>> begin Text

During 2009, the Company paid a non-refundable investment banking fee of $20,000 to an investment banking firm to assist the Company in raising $2,500,000 in additional capital to support its growth and working capital requirements.  The amount was intended to be offset against the proceeds received once the funds were raised.  During the three months ended March 31, 2010, the Company terminated the agreement with the investment banking firm and has elected to try and raise funds through a different source.  Accordingly, the $20,000 deferred cost amount was expensed during the three months ended March 31, 2010.

 

NOTE 3 -   GOING CONCERN

 

As shown in the accompanying financial statements, the Company incurred a net loss of $92,393 during the three months ended March 31, 2010 and, as of that date, the Company’s current and total liabilities exceeded its current and total assets by $1,148,099.  These factors, as well as the uncertain conditions that the Company faces relative to capital raising activities, create substantial doubt as to the Company’s ability to continue as a going concern.  The Company is seeking to raise additional capital through public and/or private placement offerings, targeting strategic partners in an effort to increase revenues, and expanding revenues through strategic acquisitions.  The ability of the Company to continue as a going concern is dependent upon the success of capital offerings or alternative financing arrangements and expansion of its operations.  The accompanying financial statements do not include any adjustments that might be necessary should the Company be unable to continue as a going concern.

>> end Text
>> begin Exercise data

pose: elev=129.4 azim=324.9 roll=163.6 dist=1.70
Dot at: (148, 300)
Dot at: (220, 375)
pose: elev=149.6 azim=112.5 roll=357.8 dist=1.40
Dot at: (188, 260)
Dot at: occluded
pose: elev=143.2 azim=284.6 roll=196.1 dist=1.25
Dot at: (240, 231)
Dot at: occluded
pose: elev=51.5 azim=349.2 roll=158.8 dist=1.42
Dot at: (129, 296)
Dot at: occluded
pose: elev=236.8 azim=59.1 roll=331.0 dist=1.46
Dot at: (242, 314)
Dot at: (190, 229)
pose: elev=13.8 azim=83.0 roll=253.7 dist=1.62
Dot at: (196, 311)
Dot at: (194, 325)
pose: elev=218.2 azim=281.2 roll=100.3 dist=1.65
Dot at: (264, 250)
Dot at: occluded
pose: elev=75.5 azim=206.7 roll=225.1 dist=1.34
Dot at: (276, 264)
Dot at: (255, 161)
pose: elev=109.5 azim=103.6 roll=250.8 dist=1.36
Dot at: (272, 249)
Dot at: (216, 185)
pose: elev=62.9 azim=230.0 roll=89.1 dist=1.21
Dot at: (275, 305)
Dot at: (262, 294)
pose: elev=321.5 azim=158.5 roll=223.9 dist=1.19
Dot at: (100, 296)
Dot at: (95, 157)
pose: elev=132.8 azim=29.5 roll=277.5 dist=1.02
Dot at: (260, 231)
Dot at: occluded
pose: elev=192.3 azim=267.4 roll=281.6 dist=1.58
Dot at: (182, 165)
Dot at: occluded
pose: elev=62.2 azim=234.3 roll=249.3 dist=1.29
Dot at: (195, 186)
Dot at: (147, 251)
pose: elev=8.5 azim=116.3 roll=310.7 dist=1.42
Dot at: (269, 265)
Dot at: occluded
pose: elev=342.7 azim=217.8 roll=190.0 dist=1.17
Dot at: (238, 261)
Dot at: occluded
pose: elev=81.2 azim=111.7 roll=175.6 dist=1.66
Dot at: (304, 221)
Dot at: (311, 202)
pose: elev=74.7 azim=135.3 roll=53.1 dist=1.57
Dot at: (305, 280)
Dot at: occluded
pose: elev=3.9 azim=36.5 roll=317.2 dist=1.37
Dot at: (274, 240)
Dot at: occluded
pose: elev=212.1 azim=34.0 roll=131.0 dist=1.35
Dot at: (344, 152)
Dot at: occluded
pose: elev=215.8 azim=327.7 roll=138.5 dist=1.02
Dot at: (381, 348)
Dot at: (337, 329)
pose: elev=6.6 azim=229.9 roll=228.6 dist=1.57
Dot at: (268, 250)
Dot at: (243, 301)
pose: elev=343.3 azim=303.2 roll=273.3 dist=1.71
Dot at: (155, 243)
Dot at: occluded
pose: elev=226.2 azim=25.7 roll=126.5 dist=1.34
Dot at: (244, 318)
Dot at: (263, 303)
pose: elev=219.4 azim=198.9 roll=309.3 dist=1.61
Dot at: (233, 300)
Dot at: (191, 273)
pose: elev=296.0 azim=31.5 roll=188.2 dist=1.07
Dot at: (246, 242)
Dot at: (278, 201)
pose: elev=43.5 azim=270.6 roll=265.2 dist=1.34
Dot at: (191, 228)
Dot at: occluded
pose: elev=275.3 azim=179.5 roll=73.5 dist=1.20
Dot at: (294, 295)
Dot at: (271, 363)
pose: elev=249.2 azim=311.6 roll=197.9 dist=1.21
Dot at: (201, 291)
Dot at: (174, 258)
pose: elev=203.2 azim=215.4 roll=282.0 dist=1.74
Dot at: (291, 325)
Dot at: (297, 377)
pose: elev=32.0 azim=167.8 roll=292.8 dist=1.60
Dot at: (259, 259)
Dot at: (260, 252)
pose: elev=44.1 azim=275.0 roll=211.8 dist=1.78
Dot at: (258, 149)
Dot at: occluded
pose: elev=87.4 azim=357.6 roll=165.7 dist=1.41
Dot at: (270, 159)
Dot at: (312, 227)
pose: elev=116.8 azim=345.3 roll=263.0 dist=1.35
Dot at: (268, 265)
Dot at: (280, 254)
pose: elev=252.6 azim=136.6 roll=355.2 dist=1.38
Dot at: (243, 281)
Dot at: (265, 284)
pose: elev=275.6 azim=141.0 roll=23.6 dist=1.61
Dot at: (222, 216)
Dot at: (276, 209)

>> end Exercise data

Work to do:
1. Transcribe the passage of the financial notes starting with "During 2009, the" and going on through "March 31, 2010.".
2. Restate word for word the lines of the entries starting with the line with "pose: elev=215.8 azim=327.7" and going on through the line with "Dot at: (174, 258)", both included.

Results of the tasks:
1.
During 2009, the Company paid a non-refundable investment banking fee of $20,000 to an investment banking firm to assist the Company in raising $2,500,000 in additional capital to support its growth and working capital requirements.  The amount was intended to be offset against the proceeds received once the funds were raised.  During the three months ended March 31, 2010, the Company terminated the agreement with the investment banking firm and has elected to try and raise funds through a different source.  Accordingly, the $20,000 deferred cost amount was expensed during the three months ended March 31, 2010.

2.
pose: elev=215.8 azim=327.7 roll=138.5 dist=1.02
Dot at: (381, 348)
Dot at: (337, 329)
pose: elev=6.6 azim=229.9 roll=228.6 dist=1.57
Dot at: (268, 250)
Dot at: (243, 301)
pose: elev=343.3 azim=303.2 roll=273.3 dist=1.71
Dot at: (155, 243)
Dot at: occluded
pose: elev=226.2 azim=25.7 roll=126.5 dist=1.34
Dot at: (244, 318)
Dot at: (263, 303)
pose: elev=219.4 azim=198.9 roll=309.3 dist=1.61
Dot at: (233, 300)
Dot at: (191, 273)
pose: elev=296.0 azim=31.5 roll=188.2 dist=1.07
Dot at: (246, 242)
Dot at: (278, 201)
pose: elev=43.5 azim=270.6 roll=265.2 dist=1.34
Dot at: (191, 228)
Dot at: occluded
pose: elev=275.3 azim=179.5 roll=73.5 dist=1.20
Dot at: (294, 295)
Dot at: (271, 363)
pose: elev=249.2 azim=311.6 roll=197.9 dist=1.21
Dot at: (201, 291)
Dot at: (174, 258)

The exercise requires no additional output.